Natürlich wirkt das Geschehen am Tisch auf den interessierten Zuschauer am Bildschirm nicht wie gewohnt. Wie auch? - bei fehlendem Zuschauergetöse im normalerweise stets ausverkauften Center Court von Deutschlands erfolgreichster Tischtennismannschaft. Auch der Umstand, dass Manager Enno Preuß und Pressesprecher Alexander Schilling mit Mundschutz und Handschuhen höchst selbst hinter den Zählgeräten agieren, unterstreicht, dass das Wettkampfgeschehen alles andere ist als normal. Doch das deutsche Sportpublikum müsste sich nach mehreren Spieltagen der Fußballbundesliga vor leeren Rängen an eine merkwürdige Atmosphäre gewöhnt haben – hitzige Debatten über die nicht einzuhaltenden Sicherheitsabstände dürfte unser Sport zumindest nicht haben, in Düsseldorf wird sogar auf einen Seitenwechsel nach jedem Satz verzichtet. Nicht zuletzt die Profis an den Tischen dürften die fehlende Stimmung in der Halle gerne in Kauf nehmen für eine wichtige Abwechslung im von strengen Auflagen begleiteten Trainingsalltag, der mit Sicherheit für den einen oder anderen Athleten mittlerweile ermüdend und wenig motivierend ist.

Insbesondere die junge Garde hinter den arrivierten Bundesligaprofis von Borussia Düsseldorf und dem Olympia- und Perspektivkader des DTTB, will und wird die Turnierserie nutzen, um auf sich aufmerksam zu machen und Nationaltrainer Jörg Roßkopf zu zeigen, wie gut der lange, coronabedingte Trainingsblock genutzt wurde. Erfrischend lautstark und mit guter Körpersprache präsentierte sich die Generation um Meissner, Fadeev und Meng zumindest beim ersten Aufeinandertreffen mit den gesetzten Topspielern, wenngleich noch keine Überraschung in der ersten Runde gelingen wollte. Apropos Lautstärke: Bei all der professionellen Bilder durch mehrere Kameras und Perspektiven, mir fehlt bislang ein kompetenter Kommentator, der eben jene jungen deutschen Nachwuchshoffnungen vorstellt und dem ganzen Event auch eine Stimme gibt. 

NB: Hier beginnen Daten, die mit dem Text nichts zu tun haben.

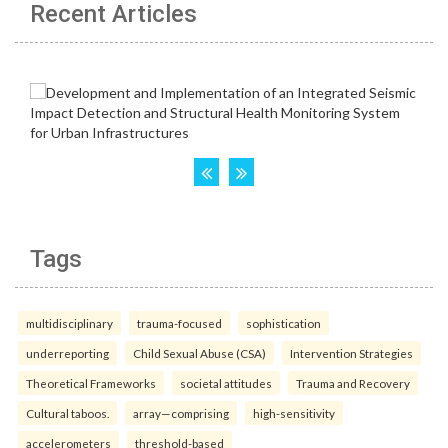
Recent Articles
Tags
multidisciplinary
trauma-focused
sophistication
underreporting
Child Sexual Abuse (CSA)
Intervention Strategies
Theoretical Frameworks
societal attitudes
Trauma and Recovery
Cultural taboos.
array—comprising
high-sensitivity
accelerometers
threshold-based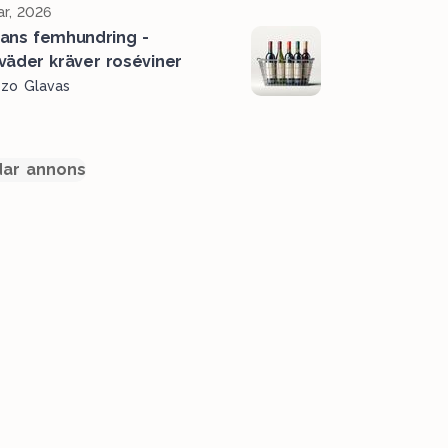
r, 2026
ans femhundring -
väder kräver roséviner
ozo Glavas
ar annons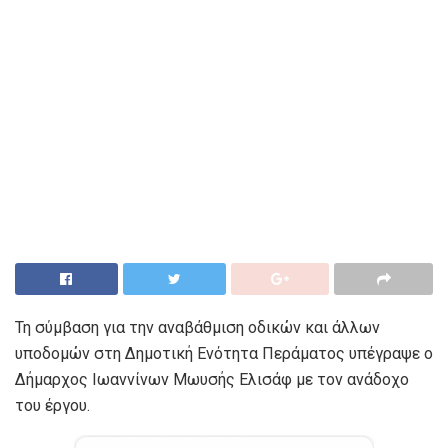
Τη σύμβαση για την αναβάθμιση οδικών και άλλων
υποδομών στη Δημοτική Ενότητα Περάματος υπέγραψε ο
Δήμαρχος Ιωαννίνων Μωυσής Ελισάφ με τον ανάδοχο
του έργου.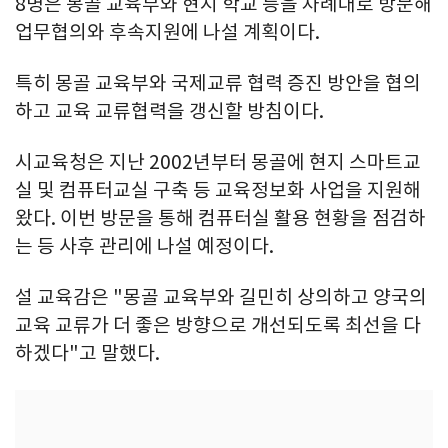
8명은 몽골 교육부와 현지 학교 등을 차례대로 방문해
업무협의와 후속지원에 나설 계획이다.
특히 몽골 교육부와 국제교류 협력 증진 방안을 협의
하고 교육 교류협력을 갱신할 방침이다.
시교육청은 지난 2002년부터 몽골에 현지 스마트교
실 및 컴퓨터교실 구축 등 교육정보화 사업을 지원해
왔다. 이번 방문을 통해 컴퓨터실 활용 현황을 점검하
는 등 사후 관리에 나설 예정이다.
설 교육감은 "몽골 교육부와 길민히 상의하고 양국의
교육 교류가 더 좋은 방향으로 개선되도록 최선을 다
하겠다"고 말했다.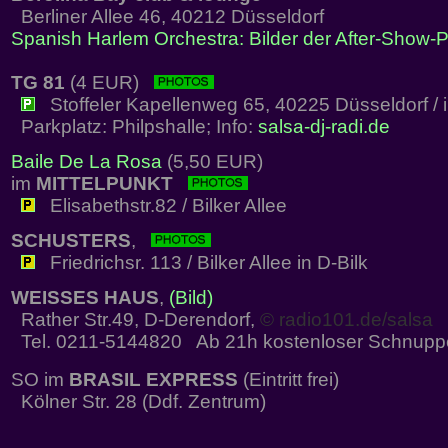
Berliner Allee 46, 40212 Düsseldorf
Spanish Harlem Orchestra: Bilder der After-Show-P
TG 81
(4 EUR)
Stoffeler Kapellenweg 65, 40225 Düsseldorf / 
Parkplatz: Philpshalle; Info:
salsa-dj-radi.de
Baile De La Rosa
(5,50 EUR)
im
MITTELPUNKT
Elisabethstr.82 / Bilker Allee
SCHUSTERS
,
Friedrichsr. 113 / Bilker Allee in D-Bilk
WEISSES HAUS
,
(Bild)
Rather Str.49, D-Derendorf,
© radio101.de/salsa
Tel. 0211-5144820 Ab 21h kostenloser Schnupp
SO im
BRASIL EXPRESS
(Eintritt frei)
Kölner Str. 28 (Ddf. Zentrum)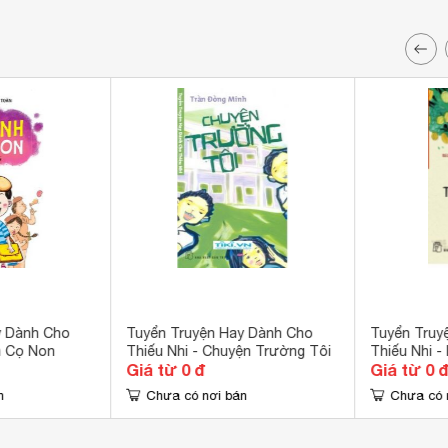
y Dành Cho
Tuyển Truyện Hay Dành Cho
Tuyển Truy
h Cọ Non
Thiếu Nhi - Chuyện Trường Tôi
Thiếu Nhi 
Giá từ 0 đ
Giá từ 0 
n
Chưa có nơi bán
Chưa có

Entwicklungsfähiges Format für die Zukunft und bitte auch für die Damen!

Nicht nur Tischtennisdeutschland blickt auf das Geschehen am Düsseldorfer Staufenplatz, auch die weltweite Pingpong-Gemeinde wird ganz genau hinschauen, wie der Wettkampf von Aktiven und Zuschauern angenommen wird. Denn an große internationale Events wie die des Tischtennis-Weltverbands und seiner Worldtour ist bislang nicht zu denken, solange einzelne Regionen noch oder immer wieder stark von der Corona-Pandemie betroffen sind. Auch deshalb ist das Format der Düsseldorfer und des DTTB in meinen Augen eine sehr gute Idee, die vielleicht sogar internationale Nachahmer findet.  Es wäre unserem Sport zu wünschen! Und vielleicht bin ich zu vorschnell, aber noch fehlt mir der Hinweis, dass das gleiche Format mit einer ähnlichen Abgeklärtheit und Medienwirksamkeit auch für den weiblichen Bereich aufgezogen wird. Gerade die Mannschaften der Damenbundesliga samt ihrer Profispielerinnen haben mit der aktuellen Situation finanziell bestimmt zu kämpfen und könnten, neben all den sportlichen Vorteilen, eine Bühne für ihre Sponsoren gut gebrauchen!